Crescono in Umbria i reati su minori: quasi il 30 percento in più nel 2024

Nel dossier di “Terre des Hommes” emerge un quadro allarmante per l’Umbria: aumento significativo dei crimini contro i minori, con prevalenza di vittime femminili

In Umbria, nel corso del 2024, i reati commessi ai danni di minori hanno registrato un’impennata del 29%, raggiungendo quota 112 casi. Un dato che supera di sette volte la media nazionale, dove l’aumento è stato del 4%, con un totale di 7.204 episodi rilevati sull’intero territorio italiano.

I numeri, resi noti dalla Fondazione “Terre des Hommes” nell’ambito del Dossier Indifesa. La condizione delle bambine e delle ragazze nel mondo 2025, sono stati elaborati dalla Polizia di Stato in occasione della Giornata internazionale delle bambine, prevista per l’11 ottobre.

Il fenomeno in Umbria mostra una tendenza decisamente più preoccupante rispetto al resto del Paese, con un’incidenza molto più elevata in rapporto alla popolazione. I reati più frequenti sono i maltrattamenti in famiglia, che rappresentano la fattispecie dominante con 45 casi registrati nel solo 2024, anch’essi in crescita del 29% rispetto all’anno precedente.

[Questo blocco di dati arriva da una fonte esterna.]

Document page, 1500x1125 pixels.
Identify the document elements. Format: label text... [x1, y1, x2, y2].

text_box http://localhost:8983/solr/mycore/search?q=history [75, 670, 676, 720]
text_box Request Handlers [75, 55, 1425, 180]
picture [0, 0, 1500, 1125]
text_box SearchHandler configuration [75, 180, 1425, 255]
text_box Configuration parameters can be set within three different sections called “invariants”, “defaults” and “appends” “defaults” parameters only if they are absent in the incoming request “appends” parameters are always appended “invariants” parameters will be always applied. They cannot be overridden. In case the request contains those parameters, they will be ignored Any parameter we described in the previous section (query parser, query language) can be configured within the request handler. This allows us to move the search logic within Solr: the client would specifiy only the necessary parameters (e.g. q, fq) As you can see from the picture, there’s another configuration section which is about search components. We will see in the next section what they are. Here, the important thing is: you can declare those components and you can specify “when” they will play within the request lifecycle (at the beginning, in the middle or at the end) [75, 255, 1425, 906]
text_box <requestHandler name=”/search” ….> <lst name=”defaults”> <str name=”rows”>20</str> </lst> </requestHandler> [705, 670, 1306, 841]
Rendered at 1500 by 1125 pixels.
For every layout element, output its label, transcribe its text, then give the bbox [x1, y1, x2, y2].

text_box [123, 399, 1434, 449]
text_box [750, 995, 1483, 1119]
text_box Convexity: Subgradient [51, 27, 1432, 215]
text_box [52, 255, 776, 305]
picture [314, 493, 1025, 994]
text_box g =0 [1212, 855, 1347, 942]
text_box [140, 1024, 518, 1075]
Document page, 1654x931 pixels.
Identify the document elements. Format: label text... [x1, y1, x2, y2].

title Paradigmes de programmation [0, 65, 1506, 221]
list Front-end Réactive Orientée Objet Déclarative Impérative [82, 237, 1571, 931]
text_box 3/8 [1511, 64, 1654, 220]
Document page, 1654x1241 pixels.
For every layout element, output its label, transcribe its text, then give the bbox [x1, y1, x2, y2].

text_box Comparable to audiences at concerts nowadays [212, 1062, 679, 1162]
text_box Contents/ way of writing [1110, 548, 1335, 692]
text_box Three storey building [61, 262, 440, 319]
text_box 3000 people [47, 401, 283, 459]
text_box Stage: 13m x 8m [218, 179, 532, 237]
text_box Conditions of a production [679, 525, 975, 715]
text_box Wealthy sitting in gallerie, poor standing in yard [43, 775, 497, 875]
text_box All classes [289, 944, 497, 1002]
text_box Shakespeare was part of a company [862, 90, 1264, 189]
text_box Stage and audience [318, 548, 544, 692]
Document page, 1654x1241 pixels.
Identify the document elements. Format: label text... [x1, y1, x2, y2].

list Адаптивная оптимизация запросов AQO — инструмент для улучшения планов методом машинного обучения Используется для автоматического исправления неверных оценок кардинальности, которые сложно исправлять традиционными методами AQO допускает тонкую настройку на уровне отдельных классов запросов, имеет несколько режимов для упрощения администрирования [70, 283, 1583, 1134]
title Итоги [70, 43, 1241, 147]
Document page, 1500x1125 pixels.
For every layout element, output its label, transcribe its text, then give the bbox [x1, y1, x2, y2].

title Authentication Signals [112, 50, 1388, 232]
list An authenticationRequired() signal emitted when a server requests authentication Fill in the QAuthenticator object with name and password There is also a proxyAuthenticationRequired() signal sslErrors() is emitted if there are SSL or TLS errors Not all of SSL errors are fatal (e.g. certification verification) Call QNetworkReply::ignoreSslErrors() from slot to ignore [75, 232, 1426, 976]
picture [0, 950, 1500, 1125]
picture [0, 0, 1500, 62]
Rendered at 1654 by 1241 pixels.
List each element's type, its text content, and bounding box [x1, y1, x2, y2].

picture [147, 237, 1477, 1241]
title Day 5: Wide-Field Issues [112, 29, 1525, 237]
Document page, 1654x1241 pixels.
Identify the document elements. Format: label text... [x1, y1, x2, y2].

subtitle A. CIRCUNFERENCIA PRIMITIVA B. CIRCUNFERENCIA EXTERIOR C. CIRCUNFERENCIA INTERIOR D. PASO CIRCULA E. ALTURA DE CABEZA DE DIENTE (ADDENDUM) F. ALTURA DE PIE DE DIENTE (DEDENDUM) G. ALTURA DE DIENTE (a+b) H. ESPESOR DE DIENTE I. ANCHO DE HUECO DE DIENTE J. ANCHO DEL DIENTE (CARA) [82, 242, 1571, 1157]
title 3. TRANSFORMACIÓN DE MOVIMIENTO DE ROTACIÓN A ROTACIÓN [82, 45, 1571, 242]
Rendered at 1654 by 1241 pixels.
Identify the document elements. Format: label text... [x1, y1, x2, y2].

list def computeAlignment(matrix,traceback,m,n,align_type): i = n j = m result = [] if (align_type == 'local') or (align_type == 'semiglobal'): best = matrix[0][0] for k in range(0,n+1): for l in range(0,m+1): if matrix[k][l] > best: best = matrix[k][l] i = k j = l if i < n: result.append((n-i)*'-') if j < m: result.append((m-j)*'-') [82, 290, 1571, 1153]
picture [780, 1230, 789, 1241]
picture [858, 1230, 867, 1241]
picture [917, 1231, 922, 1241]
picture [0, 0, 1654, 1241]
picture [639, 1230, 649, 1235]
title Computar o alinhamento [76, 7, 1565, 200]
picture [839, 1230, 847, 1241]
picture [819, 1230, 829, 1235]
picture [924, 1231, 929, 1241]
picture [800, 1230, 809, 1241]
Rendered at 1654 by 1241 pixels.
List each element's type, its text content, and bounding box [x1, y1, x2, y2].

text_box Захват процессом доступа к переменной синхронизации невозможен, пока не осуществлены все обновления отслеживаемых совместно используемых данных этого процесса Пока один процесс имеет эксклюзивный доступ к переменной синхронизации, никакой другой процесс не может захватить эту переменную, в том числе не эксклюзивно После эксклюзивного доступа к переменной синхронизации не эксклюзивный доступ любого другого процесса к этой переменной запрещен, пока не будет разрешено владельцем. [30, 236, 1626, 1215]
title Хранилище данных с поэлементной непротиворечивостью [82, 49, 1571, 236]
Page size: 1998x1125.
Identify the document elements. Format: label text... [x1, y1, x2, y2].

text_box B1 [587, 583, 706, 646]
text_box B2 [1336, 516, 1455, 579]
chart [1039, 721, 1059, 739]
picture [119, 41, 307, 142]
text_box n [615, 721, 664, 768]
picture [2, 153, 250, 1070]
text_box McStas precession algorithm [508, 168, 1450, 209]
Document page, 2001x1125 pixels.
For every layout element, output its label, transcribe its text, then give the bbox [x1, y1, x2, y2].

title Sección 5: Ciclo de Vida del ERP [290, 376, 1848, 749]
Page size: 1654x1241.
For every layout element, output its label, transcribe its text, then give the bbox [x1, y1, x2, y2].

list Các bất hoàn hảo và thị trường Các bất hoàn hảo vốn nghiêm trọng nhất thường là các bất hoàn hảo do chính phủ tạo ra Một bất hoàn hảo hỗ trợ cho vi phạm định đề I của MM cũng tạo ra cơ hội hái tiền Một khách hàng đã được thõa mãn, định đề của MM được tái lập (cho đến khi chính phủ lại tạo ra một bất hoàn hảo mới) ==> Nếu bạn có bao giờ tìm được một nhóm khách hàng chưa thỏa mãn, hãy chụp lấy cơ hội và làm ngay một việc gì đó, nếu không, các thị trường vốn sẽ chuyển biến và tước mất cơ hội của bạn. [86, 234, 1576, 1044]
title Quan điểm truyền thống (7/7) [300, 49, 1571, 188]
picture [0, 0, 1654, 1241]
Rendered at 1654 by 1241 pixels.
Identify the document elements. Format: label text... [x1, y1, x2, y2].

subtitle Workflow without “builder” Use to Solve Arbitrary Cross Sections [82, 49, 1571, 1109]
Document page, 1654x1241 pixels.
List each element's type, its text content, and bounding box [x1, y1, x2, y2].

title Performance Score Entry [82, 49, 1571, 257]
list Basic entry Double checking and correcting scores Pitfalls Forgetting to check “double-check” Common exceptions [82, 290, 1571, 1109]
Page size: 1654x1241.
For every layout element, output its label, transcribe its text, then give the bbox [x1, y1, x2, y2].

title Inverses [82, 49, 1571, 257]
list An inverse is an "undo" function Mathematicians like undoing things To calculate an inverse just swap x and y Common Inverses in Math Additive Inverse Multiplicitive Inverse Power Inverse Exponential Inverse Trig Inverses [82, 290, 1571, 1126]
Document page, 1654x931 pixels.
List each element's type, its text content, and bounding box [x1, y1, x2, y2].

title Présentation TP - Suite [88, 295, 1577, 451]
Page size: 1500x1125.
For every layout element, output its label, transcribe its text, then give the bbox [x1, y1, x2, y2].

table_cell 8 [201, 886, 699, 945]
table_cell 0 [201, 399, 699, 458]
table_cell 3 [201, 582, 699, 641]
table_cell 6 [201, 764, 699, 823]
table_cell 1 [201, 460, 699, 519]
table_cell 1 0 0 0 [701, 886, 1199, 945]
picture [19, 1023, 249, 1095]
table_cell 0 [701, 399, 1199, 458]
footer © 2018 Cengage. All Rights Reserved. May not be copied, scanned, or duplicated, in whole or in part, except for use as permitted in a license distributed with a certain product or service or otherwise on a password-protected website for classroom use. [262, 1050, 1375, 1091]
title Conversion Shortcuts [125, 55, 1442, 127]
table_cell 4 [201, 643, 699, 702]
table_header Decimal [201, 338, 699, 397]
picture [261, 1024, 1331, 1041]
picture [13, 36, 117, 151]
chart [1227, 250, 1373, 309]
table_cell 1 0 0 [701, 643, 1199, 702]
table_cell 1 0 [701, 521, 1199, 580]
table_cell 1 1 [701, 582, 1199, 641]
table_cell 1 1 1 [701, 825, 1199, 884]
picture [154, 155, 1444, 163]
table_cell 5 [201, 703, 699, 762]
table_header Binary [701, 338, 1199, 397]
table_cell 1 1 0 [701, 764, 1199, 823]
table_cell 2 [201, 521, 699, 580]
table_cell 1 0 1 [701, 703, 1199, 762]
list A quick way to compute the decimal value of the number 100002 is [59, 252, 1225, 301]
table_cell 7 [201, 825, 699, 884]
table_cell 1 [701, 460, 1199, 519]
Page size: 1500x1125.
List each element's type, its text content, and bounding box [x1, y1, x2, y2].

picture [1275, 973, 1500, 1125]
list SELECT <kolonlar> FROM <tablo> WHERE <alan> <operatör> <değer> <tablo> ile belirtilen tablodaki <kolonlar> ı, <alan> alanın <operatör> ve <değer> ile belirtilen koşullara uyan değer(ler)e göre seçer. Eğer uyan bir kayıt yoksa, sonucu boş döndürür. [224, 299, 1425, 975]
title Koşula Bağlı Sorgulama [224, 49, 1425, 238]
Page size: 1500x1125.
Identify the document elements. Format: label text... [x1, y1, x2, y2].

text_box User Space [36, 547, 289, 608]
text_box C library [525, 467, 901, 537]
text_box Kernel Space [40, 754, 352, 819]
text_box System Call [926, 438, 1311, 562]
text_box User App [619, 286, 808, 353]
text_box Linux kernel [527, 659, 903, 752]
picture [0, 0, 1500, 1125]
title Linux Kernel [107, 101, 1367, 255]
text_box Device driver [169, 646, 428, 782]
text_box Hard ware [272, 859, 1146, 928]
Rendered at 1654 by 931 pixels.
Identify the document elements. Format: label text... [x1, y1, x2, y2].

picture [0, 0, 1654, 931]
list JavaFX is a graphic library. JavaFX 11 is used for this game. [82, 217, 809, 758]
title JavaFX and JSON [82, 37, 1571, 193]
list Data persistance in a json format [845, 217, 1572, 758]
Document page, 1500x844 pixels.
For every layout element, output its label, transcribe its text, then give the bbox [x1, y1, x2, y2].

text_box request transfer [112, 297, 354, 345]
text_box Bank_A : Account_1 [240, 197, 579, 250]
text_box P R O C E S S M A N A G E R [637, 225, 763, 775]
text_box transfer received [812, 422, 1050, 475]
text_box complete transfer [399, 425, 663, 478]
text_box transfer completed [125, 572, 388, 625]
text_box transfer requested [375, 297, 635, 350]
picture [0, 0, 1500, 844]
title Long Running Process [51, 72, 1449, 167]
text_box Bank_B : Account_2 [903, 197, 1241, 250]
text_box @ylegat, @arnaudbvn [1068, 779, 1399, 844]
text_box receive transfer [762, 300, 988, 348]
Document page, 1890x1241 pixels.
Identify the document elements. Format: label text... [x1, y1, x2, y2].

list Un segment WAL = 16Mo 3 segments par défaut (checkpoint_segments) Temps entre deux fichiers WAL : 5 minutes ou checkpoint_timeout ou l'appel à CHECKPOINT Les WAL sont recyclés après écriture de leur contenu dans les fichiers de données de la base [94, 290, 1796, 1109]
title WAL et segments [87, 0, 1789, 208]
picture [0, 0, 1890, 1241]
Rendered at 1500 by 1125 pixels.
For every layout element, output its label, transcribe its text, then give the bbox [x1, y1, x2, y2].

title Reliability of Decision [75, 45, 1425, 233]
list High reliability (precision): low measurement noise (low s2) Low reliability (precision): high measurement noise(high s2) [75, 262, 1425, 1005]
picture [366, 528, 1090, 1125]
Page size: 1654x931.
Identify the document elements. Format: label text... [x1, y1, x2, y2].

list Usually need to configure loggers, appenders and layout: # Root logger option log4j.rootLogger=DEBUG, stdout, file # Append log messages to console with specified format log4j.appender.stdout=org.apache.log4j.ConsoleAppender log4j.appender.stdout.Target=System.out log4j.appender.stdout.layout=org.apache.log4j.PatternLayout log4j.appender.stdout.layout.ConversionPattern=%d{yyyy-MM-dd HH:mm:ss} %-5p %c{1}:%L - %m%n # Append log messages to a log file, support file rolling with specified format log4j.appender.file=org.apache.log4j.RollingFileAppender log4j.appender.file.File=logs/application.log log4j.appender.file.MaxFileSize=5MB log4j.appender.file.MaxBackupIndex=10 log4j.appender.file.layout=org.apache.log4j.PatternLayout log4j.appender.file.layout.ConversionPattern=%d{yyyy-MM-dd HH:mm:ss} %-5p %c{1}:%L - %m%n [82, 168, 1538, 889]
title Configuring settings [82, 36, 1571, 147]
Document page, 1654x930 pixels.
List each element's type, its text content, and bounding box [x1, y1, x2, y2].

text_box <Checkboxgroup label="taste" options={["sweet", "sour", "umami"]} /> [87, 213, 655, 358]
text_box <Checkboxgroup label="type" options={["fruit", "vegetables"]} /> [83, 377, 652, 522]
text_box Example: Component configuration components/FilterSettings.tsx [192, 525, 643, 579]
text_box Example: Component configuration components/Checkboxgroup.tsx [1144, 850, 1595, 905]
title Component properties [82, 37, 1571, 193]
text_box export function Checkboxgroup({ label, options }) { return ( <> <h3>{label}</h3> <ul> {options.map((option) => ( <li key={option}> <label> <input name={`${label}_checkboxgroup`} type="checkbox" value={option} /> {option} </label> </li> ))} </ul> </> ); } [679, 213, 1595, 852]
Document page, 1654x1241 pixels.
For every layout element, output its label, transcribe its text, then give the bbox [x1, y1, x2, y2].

All’interno della stessa categoria si rilevano anche l’aumento delle denunce per abbandono di minore, passate da quattro a undici casi, e dodici violazioni degli obblighi di assistenza familiare, a testimonianza di un disagio crescente che si manifesta soprattutto nel contesto domestico.

Un altro aspetto su cui si sofferma il dossier è la netta prevalenza di vittime femminili, in linea con la tendenza nazionale: il 57% dei minori colpiti è di sesso femminile. Tale squilibrio si accentua ulteriormente nei reati a sfondo sessuale, dove la percentuale di bambine e adolescenti vittime risulta drammaticamente elevata.

Nello specifico, le ragazze costituiscono l’88% delle vittime di atti sessuali con minorenne, stessa percentuale riscontrata nelle denunce per violenza sessuale. Per le violenze sessuali aggravate, la percentuale di vittime femminili si attesta invece al 78%.

Questi dati, oltre a fotografare una situazione critica per la tutela dei minori in Umbria, offrono uno spunto di riflessione più ampio sullo stato di salute dei diritti dell’infanzia e dell’adolescenza a livello nazionale. Il dossier “Indifesa” sottolinea come le bambine e le adolescenti continuino a essere le principali vittime di violenze, abusi e negligenza, soprattutto in ambito familiare e relazionale.

La Fondazione ribadisce l’urgenza di interventi strutturali, prevenzione, educazione affettiva e un rafforzamento delle misure di protezione per i minori, in particolare per le ragazze, le più esposte a forme gravi di sfruttamento e violenza.